§ CONSIGNE: Dans l'article ci-dessous sur le procès lié à la fabrique d'armes de l'ETA, recopiez mot pour mot le passage qui va de « Le 4 avril 2004, environ » jusqu'à « nombreux policiers antiterroristes. ».
══ EXTRAIT CHOISI
AFP
Une des plus importantes fabriques d’armes de l’ETA, découverte en 2004 dans les Pyrénées-Atlantiques (sud-ouest), sera au centre d’un procès à partir de jeudi à Paris, où seront jugés les anciens chefs de l’appareil logistique et des caches du mouvement séparatiste basque.

Le 4 avril 2004, environ 800 kg d’explosif (du chlorate d’ammonium) ainsi que du matériel permettant de fabriquer des « jotake », les roquettes artisanales utilisées par l’ETA, avaient été découverts à Saint-Michel, un village de montagne à la frontière espagnole situé près de Saint-Jean-Pied-de-Port. La maison, une bâtisse du XVIIe siècle dans le centre du bourg de 250 habitants, avait été perquisitionnée pendant trois jours, mobilisant de nombreux policiers antiterroristes.
════
══ DONNÉES SOURCES
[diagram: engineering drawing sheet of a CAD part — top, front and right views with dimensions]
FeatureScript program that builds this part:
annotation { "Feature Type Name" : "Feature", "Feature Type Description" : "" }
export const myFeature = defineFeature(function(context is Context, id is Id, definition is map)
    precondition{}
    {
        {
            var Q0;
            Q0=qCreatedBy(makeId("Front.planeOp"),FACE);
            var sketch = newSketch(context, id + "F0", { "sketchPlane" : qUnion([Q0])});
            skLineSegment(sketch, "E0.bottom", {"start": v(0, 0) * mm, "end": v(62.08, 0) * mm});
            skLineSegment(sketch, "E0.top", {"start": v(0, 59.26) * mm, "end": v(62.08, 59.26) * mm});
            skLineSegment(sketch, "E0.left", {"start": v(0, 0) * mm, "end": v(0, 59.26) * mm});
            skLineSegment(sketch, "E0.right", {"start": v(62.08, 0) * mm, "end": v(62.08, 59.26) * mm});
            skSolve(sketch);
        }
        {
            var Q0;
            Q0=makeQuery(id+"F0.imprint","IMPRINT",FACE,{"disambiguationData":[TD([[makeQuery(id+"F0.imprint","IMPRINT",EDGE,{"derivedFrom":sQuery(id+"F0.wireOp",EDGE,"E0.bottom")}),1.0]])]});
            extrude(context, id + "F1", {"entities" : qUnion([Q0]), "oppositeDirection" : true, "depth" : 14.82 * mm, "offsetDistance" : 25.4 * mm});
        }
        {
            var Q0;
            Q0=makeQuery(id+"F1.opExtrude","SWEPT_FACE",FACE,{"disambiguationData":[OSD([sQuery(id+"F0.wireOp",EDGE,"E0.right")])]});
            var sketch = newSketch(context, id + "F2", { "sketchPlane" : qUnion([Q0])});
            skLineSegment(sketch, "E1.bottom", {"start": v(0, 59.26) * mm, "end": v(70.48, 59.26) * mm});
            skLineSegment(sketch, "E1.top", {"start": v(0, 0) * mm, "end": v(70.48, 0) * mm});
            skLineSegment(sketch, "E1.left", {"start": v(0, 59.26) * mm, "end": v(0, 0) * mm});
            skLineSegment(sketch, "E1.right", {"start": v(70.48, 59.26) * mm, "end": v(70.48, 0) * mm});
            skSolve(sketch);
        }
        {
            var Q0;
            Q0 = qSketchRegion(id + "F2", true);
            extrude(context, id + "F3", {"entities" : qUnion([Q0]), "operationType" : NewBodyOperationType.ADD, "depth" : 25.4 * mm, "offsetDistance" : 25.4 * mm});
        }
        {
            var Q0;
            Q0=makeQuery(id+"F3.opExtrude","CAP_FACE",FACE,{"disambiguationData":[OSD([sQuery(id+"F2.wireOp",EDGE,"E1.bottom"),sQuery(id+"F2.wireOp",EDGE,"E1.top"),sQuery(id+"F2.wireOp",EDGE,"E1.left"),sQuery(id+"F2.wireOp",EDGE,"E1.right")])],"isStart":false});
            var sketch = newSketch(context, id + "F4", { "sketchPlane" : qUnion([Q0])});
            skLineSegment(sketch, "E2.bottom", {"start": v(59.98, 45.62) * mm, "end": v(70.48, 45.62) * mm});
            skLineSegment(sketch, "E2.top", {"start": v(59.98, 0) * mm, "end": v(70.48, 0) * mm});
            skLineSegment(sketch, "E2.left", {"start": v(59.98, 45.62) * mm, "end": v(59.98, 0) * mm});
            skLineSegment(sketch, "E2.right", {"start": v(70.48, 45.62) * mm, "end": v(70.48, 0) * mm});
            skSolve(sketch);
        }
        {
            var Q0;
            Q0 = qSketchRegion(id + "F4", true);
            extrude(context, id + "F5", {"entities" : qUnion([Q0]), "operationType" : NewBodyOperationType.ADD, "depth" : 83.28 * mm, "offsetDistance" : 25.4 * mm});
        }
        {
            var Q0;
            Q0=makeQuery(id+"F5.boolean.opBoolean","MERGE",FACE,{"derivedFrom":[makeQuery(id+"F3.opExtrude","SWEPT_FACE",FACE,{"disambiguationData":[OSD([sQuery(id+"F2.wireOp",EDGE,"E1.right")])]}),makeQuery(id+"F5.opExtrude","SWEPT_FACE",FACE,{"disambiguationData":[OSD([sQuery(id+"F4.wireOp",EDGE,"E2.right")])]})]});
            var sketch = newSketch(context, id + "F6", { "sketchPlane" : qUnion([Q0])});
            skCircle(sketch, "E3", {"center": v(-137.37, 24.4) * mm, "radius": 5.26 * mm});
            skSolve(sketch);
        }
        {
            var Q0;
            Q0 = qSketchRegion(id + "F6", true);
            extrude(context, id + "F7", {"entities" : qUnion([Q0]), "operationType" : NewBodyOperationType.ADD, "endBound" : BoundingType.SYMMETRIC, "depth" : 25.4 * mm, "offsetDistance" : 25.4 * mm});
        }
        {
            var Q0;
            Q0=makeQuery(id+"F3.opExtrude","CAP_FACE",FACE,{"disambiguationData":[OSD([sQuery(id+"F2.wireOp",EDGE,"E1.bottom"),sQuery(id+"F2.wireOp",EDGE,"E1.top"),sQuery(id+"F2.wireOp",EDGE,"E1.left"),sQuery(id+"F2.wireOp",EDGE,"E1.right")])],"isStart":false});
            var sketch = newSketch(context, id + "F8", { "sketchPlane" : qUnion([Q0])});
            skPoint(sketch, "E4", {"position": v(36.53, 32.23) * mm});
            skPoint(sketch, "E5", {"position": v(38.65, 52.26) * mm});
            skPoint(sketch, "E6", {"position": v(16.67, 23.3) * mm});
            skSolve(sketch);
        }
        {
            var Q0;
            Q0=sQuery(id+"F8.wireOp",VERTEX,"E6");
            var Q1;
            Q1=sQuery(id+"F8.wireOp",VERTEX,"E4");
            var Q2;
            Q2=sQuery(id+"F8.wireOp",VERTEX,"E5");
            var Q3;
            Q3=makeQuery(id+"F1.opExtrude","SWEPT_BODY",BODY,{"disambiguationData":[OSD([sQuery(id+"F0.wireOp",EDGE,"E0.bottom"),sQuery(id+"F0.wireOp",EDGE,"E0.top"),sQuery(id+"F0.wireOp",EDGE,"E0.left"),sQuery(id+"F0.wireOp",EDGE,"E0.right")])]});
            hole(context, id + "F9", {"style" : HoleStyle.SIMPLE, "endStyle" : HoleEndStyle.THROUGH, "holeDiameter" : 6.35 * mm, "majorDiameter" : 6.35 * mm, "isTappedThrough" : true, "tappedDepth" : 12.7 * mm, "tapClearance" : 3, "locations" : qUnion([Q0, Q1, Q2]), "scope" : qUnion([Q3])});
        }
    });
════
§ RÉSULTAT ATTENDU:
Le 4 avril 2004, environ 800 kg d’explosif (du chlorate d’ammonium) ainsi que du matériel permettant de fabriquer des « jotake », les roquettes artisanales utilisées par l’ETA, avaient été découverts à Saint-Michel, un village de montagne à la frontière espagnole situé près de Saint-Jean-Pied-de-Port. La maison, une bâtisse du XVIIe siècle dans le centre du bourg de 250 habitants, avait été perquisitionnée pendant trois jours, mobilisant de nombreux policiers antiterroristes.